◆ TEXT SECTION

** start **

# Best broker in the area



## The Langeeee (Aug 20, 2010)

Who are the best brokers in the area? What would be the best way to sell a boat fast? Has anyone had good luck with anyone in particular?


----------



## Catchin Hell (Oct 9, 2007)

In this market, the best way to sell fast is to take a beating. I keep seeing beautiful boats listed for next to nothing compared to their book value and they're just not selling. I think before I'd sell in this market, I'd lease it out or get a partner if I couldn't afford it. Sorry to be the bearer of bad news. I wish you much luck with your sell...


----------



## knot @ Work (Apr 18, 2012)

What do you have ? 

This is a great place to post it with members looking to upgrade.


----------



## The Langeeee (Aug 20, 2010)

my 2005 cape horn is already posted on here


----------



## BananaTom (Feb 16, 2008)

*For a local broker, Terry Meyers does a good job of the complete package of a broker. *

*Then there is Anglers Edge stickey on the forsale thread.*


----------



## wld1985 (Oct 2, 2007)

Yeah..Im wanting to sell mine also,But I have'nt gotten any hits from it..I see others have theres priced more then mine...But have'nt even gotten offers..


----------



## skiff man99 (Oct 4, 2007)

I'll second Terry Meyers, he is a stand up guy and does what it takes to get it sold!


----------



## LITECATCH (Oct 2, 2007)

Terry can help you out. He is a great friend of mine! Myers Yacht Sales. 712-5459 Tell him i sent ya!


----------



## The Langeeee (Aug 20, 2010)

I called Terry. He gave me some great advice and some good back up plans. Thank you for the help guys.


----------

** end **

◆ DATA SUPPLIED
** start **

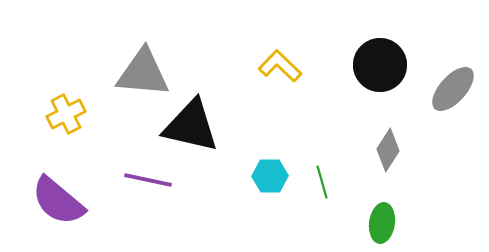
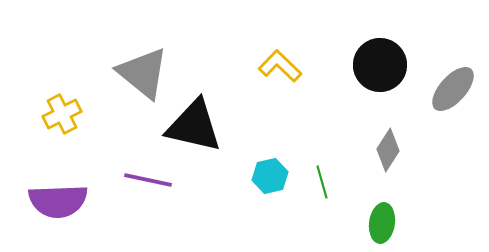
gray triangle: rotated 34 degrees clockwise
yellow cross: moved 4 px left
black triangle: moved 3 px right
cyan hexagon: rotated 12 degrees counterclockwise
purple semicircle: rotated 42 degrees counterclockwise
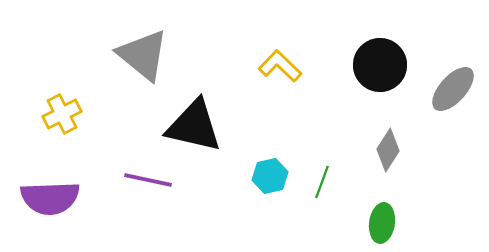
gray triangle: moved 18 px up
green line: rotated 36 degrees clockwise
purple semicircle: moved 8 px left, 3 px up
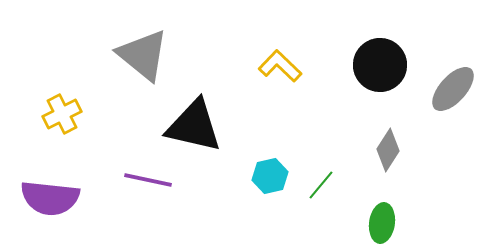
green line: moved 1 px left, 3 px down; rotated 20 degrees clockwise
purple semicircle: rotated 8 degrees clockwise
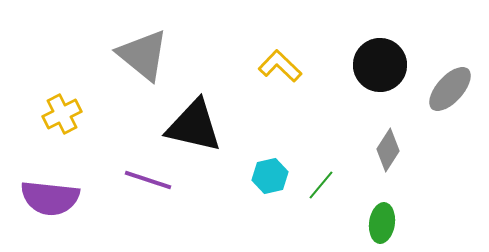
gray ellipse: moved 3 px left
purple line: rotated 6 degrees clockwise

** end **

◆ GOAL
Reproduce word for word the portion of the boat broker thread above, starting with "## wld1985 (Oct" and going on through "get it sold!".

◆ COMPLETED TASK
## wld1985 (Oct 2, 2007)

Yeah..Im wanting to sell mine also,But I have'nt gotten any hits from it..I see others have theres priced more then mine...But have'nt even gotten offers..


----------



## skiff man99 (Oct 4, 2007)

I'll second Terry Meyers, he is a stand up guy and does what it takes to get it sold!